Skip ahead through university and I realized I not only had to explain how my protagonist became the only black elf in my fantasy world (as I decided not to do a race), but also modify the look so it wouldn't be considered plagiarism. I'd never considered using the name 'Drow', but the look for a dark elf is pretty obviously their own. The first was easy - I split my humans into light and dark skinned, depending on where they lived. As for my dark elf, I made his colouration due to a potion gone wrong, and modified the look enough that it's now my own idea. Problem solved.
Recently while shelving I came across this book: Demons Not Included by Cheyenne McCray. Apparently she also liked the idea of the Drow as she made her character a half-drow. I checked the wikipedia listing for drow to find out if Dungeons & Dragons (the basis for Forgotten Realms) had cribbed it from history and therefore it is fare game to anyone wanting to use it (like dragons, elves, etc.). Turns out the word 'drow' is of Scots origin and more commonly written 'trow' or 'troll'. It referred to 'dark spirits' or a race of elves that lived underground and were good at working metal.

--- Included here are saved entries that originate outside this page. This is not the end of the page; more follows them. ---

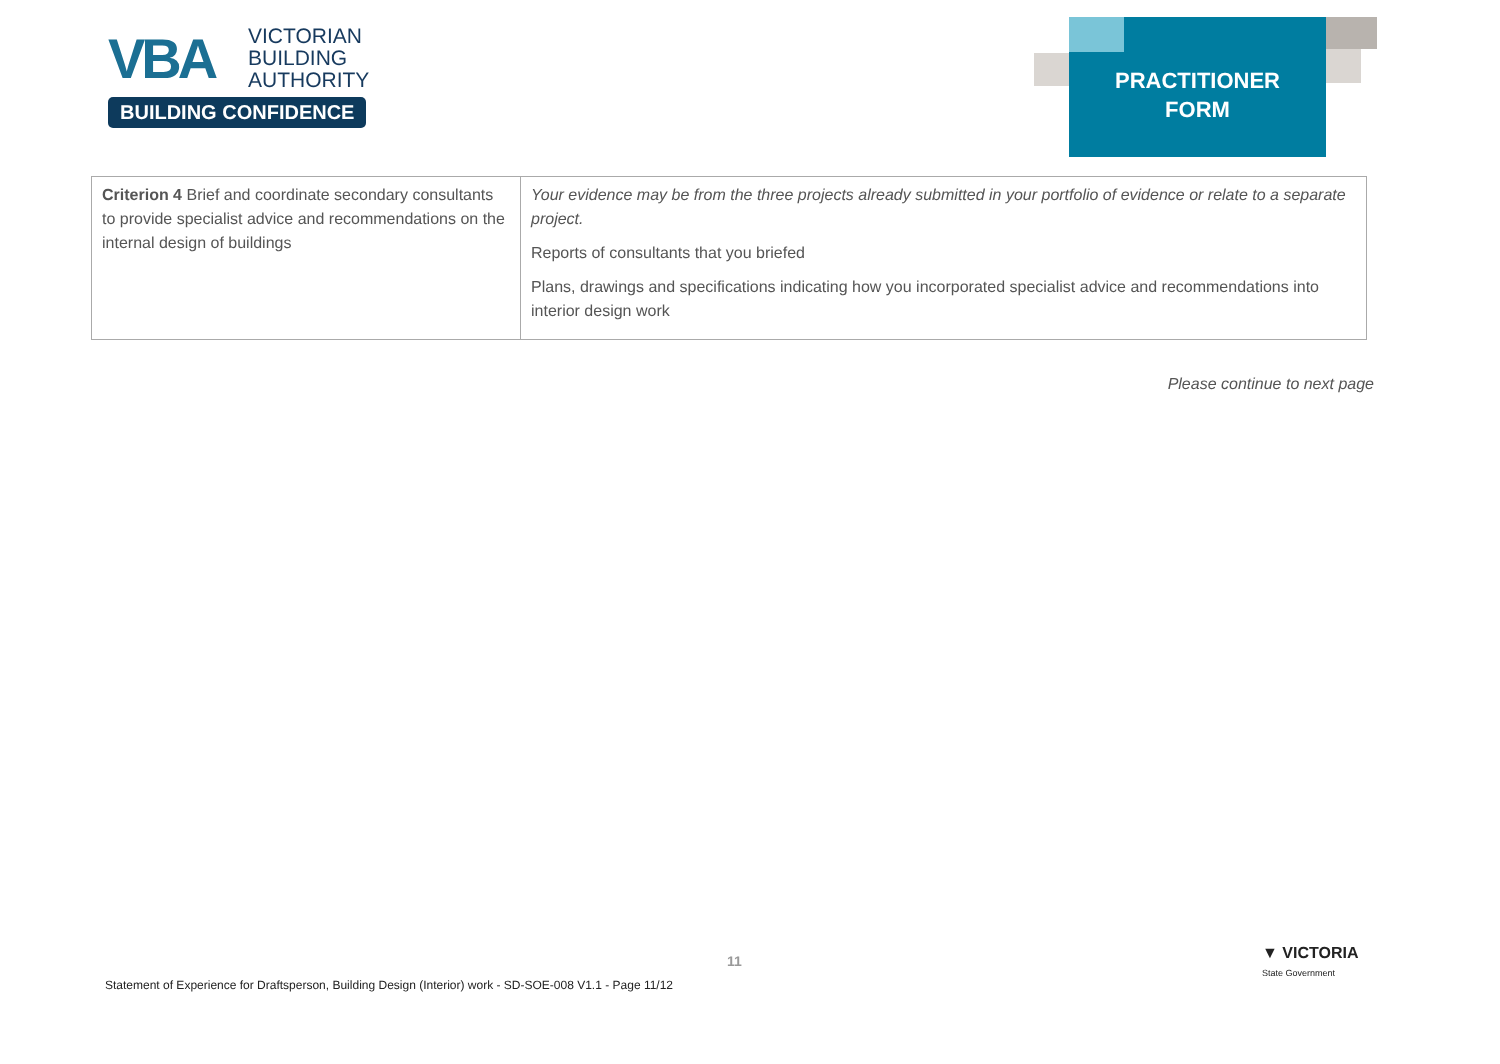VBA
VICTORIAN
BUILDING
AUTHORITY
BUILDING CONFIDENCE
PRACTITIONER
FORM
| Criterion 4 Brief and coordinate secondary consultants to provide specialist advice and recommendations on the internal design of buildings | Your evidence may be from the three projects already submitted in your portfolio of evidence or relate to a separate project. Reports of consultants that you briefed Plans, drawings and specifications indicating how you incorporated specialist advice and recommendations into interior design work |
Please continue to next page
11
Statement of Experience for Draftsperson, Building Design (Interior) work - SD-SOE-008 V1.1 - Page 11/12
▼ VICTORIA
State Government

Everything about them, from their look to their society, was created by Gary Gygax and Dave Arneson, who co-created Dungeons & Dragons, and later writers for the game and books.
So my question is, is it right for another author to crib off of someone else's work in a situation like this, where the creature has become part of the public consciousness for the genre? Could an author use Thestrals in their novel, which unlike many of the creatures Rowling used in Harry Potter, were original creations of hers? Or should Drow be considered intellectual property of WotC and unusable by other authors until the death +70 years rule has passed? I'd lean towards the latter myself. I think it would be annoying to spend a lot of time and effort creating something and then find others using my work as background so they don't have to do the same.
I'm interested in hearing your thoughts on this matter.